As traffic again begins to grow, Victor Aguado, Eurocontrol's director general, highlights how Europe's air traffic management (ATM) co-ordinator is working to improve performance on five fronts: safety; capacity; cost-effectiveness; flight efficiency and the environment

In 2004 Europe saw a return to vigorous traffic growth, yet without accompanying delays. Never before have Europe's skies been so busy: the threshold of 29,500 daily flights was reached in September 2004. During that month, traditionally the busiest, there was 8% more traffic than in September 2001 and yet delays were down by 50%. Safety figures were also reassuring although vigilance cannot be allowed to slacken. And with the publication of the Strategic Safety Action Plan last year, Europe finally has an overall strategy covering everything from training to regulation.

But traffic growth continues. It is expected to come in at 4.8% for 2004 and could stay at this level over the next five to 10 years. As a result, more ATM capacity will be needed if we are to reach the target of only one minute of delay due to air traffic flow management per flight in 2006. In fact, capacity must increase by 20-25% before 2009 to reach this target. At the same time costs need to be reduced for airspace users and Eurocontrol is committed to doing all it can to make the ATM system more efficient.

The outlook for the future is positive but certain steps must be taken to ensure that the system continues to function well. Over the next decade, we have to do two things to make the European ATM system safe and efficient. First, we have to improve the existing system through optimisation. Second, we must prepare for the next generation of technology which is needed to cope with the forecast traffic.

ATM exists primarily to ensure safety and it must remain the prime concern. But when traffic doubles, risk is multiplied by four and by nine when it triples. Traffic has indeed tripled in the last 25 years, and is expected to double again in the next 20 years. Our safety objective is that the absolute number of incidents/accidents should not increase, which means that the underlying rate must be divided by four when traffic has doubled, or by nine when it has tripled.

Punctuality too has improved. Until now, delays were mainly caused in the en-route phase. Now that this issue is being resolved, it is likely that airports could form the next bottleneck. `A large part of the capacity problem at airports is caused by runway congestion and Eurocontrol has a range of projects, tools and methodologies to help airports extract maximum use from their runways. These are already proving effective in the field.

Another area that could help optimise runway utilisation is to introduce sequencing through flow and capacity management so that traffic flows reach runways at even, predictable rates. It is a project under examination.

A comparison with the US ATM system carried out by Eurocontrol's Performance Review Commission indicated that the European system is more expensive than it could be. The US system handles twice as much traffic in the same volume of airspace, at only 15% more cost and with similar staffing.

A comparison of European air navigation service providers reveals great disparities in productivity and support cost ratios. Raising the average to the level of the third best provider would make for a 40%improvement in both areas.

There is real potential for substantial savings, providing higher levels of service and increased efficiency.

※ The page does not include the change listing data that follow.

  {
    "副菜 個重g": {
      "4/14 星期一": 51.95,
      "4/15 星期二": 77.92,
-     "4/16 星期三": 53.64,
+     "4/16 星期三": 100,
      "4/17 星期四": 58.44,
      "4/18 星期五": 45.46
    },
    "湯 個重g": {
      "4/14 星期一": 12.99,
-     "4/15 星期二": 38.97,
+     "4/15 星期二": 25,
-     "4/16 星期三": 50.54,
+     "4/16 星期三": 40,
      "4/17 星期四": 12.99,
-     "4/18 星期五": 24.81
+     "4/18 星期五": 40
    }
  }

Flights do not always take the most direct route from their point of departure to their destination, for several reasons:

·        aircraft often fly around large portions of airspace reserved for the military;

·        airlines may choose longer routes to avoid congested areas;

·        airlines may select routes over areas with lower charges.

There is room to progress here. A network view is needed. Eurocontrol is now planning a programme known as DMEAN (Dynamic Management of the European Airspace Network). It aims to improve the European ATM network as an integrated whole by drawing together flow and capacity management; improving route and network design and enhancing civil-military co-ordination.

Eurocontrol also takes note of environmental constraints, including noise and emissions, on all its projects. For example, a new project is now being run with the co-sponsorship of the European Space Agency. We are mapping the generation of cirrus clouds from contrails and will identify just how far these clouds force climate change. If the project confirms growing evidence that there is a link between traffic density, contrails and cirrus clouds with climate change impact, then there will be pressure for ATM to build contrail avoidance into flight planning.

The European Commission (EC) and Eurocontrol are collaborating in the management of ATM R&D through the Joint Programme Board. Together, they are responsible for 70% of European R&D funding in ATM.

Finally, there are long term programmes. Eurocontrol has secured funding under the TEN-T (Trans European Network - Transport) programme for the ATM Master Plan, which will contribute to the definition of the Single European Sky Implementation Programme, supported by the EC. The next-generation ATM system - designed, tested and developed through R&D - will enable us to make a quantum leap forward in ATM performance.

In these uncertain yet dynamic times, one fact is immutable. For the air transport industry to thrive, we need to have effective infrastructure as well as an effective ATM system to support it. That system must be safe, secure, efficient, cost-effective and have minimal impact on the environment. Eurocontrol is committed to developing just such a system, in tandem with all its partners.